Text extract
+ + + +

A buyer's reference for the seven beef primals: where each sits on the carcass, what it yields, and how each primal feeds into retail and foodservice programs.

Last reviewed May 8 2026

A standard U.S. beef carcass is divided into seven primal cuts in the USDA boxed beef report: chuck, rib, loin, round, brisket, short plate, and flank. Yield shares vary slightly by carcass size, fabrication style, and the convention used (different sources define primal boundaries slightly differently), but the proportions below are roughly stable enough that a buyer can reason about wholesale pricing from them.

Chuck

The chuck is the largest primal, sitting on the front shoulder of the carcass and carrying roughly 26 to 30 percent of the carcass weight depending on fabrication. It yields the chuck roll, the shoulder clod, the chuck tender, the chuck flap (also called chuck flap tail), the top blade, and trim that flows into the grind program. The chuck is the working muscle of the front quarter, which makes it tougher than middle meats but rich in flavor when slow-cooked. Most chuck volume goes into ground beef, pot roast programs, and flat iron steaks (cut from the top blade). Chuck pricing is driven more by grind demand and the broader chemical lean trim market than by feature pulls on individual sub-primals.

Round

The round comes off the back leg and carries roughly 22 percent of the carcass weight. The major sub-primals are the inside round (top inside, IMPS 168), the outside round (gooseneck, IMPS 170), the eye of round (IMPS 171C), and the knuckle (IMPS 167). Round is the leanest primal of the carcass and the one most often substituted into Select-grade programs. Inside rounds flow into roast beef sandwich programs, retail oven-roast cases, and export. Eye of round and knuckle flow into deli and roast programs. Round is also a primary source of grinding material for lower-fat ground programs.

Rib and loin (the middle meats)

The rib primal is small, roughly 9 to 11 percent of carcass weight, but disproportionately important because it carries the ribeye. The major sub-primals are the lip-on bone-in ribeye (IMPS 109E), the boneless lip-on ribeye (IMPS 112A), the fully trimmed boneless ribeye roll (IMPS 112), and the back ribs.

The loin primal in the USDA boxed beef report covers both the short loin section (which yields the strip loin and the tenderloin) and the sirloin section (which yields the top butt, ball-tip, tri-tip, and bottom sirloin flap). Combined, the full loin primal carries roughly 16 to 21 percent of carcass weight depending on fabrication. The sub-primals include the strip loin (IMPS 180), the tenderloin (189A), the top butt (184), the tri-tip (185D), the ball-tip (185B), and the bottom sirloin flap (185A).

+ + + +

Goal a
According to the beef primals text, roughly what percentage of carcass weight does the round carry?
The records that come next are unrelated to the beef primals text.

Data provided
+ + + +

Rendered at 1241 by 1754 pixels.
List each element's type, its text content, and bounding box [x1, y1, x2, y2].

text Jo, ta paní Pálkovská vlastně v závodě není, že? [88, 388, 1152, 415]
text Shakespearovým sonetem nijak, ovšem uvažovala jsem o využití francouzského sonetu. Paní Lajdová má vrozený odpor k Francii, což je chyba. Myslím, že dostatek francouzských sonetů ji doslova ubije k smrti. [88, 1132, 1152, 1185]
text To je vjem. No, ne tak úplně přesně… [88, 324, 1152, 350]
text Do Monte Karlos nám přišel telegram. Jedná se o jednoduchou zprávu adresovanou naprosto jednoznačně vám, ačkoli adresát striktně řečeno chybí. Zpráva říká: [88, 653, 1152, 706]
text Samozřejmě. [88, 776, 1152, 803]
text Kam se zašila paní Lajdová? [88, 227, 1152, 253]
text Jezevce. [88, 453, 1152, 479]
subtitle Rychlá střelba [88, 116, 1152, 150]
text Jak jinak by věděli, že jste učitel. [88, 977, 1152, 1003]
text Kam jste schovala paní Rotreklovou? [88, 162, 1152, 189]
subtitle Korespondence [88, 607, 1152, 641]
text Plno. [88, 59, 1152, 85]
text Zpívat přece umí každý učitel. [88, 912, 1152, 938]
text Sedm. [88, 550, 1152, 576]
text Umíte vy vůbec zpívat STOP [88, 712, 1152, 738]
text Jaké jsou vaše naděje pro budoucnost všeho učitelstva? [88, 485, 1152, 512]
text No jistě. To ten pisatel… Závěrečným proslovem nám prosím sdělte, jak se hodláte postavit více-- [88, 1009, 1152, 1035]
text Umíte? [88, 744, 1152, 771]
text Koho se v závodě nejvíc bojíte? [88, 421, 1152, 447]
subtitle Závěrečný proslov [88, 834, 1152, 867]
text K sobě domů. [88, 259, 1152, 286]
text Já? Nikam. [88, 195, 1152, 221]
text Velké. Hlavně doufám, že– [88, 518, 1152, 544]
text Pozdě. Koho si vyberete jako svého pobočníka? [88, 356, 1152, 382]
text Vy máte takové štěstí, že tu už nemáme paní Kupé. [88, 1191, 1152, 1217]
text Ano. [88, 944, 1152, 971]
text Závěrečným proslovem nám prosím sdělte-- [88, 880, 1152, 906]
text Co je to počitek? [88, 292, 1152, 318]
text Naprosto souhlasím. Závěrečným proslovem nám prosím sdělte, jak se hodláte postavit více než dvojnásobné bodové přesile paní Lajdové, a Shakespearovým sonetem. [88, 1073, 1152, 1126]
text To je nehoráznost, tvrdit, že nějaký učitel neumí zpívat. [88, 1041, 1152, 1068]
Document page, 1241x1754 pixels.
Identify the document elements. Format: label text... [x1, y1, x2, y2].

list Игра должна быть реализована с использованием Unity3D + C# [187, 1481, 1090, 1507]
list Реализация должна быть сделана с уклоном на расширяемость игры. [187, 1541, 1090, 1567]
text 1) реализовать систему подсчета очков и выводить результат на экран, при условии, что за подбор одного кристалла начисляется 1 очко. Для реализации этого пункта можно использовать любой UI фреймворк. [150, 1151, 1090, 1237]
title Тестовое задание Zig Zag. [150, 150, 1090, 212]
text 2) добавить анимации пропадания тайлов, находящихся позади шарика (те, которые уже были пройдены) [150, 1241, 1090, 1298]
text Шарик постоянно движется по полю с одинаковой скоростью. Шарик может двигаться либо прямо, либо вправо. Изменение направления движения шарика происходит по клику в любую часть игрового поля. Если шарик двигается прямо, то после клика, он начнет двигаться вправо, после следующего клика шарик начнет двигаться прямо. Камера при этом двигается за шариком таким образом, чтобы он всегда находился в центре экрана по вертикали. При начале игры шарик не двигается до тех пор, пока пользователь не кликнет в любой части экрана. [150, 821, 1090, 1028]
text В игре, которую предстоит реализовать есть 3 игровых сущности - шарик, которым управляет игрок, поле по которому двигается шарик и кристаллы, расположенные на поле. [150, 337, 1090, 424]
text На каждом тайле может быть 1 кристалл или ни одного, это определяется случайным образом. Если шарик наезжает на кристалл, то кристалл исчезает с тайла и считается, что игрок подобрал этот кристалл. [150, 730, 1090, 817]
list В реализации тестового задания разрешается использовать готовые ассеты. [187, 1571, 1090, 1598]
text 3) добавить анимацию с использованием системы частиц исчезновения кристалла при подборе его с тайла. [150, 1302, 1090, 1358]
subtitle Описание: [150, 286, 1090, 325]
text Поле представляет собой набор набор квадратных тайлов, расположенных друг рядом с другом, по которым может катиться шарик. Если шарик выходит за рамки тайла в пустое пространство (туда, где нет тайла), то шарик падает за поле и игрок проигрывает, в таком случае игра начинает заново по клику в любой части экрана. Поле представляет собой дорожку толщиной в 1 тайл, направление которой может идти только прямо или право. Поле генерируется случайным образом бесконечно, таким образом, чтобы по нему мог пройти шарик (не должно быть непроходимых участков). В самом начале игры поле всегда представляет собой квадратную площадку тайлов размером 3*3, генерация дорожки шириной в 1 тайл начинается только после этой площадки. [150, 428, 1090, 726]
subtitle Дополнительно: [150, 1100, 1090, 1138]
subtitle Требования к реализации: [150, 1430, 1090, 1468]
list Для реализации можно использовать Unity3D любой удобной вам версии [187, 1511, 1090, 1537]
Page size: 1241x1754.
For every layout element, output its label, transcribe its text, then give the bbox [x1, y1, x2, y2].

+ + + +

Goal b
Count the lines of the records that contain the string "jste", matching case exactly, and give only the number.

Exercise result a
Roughly 22 percent.

Exercise result b
2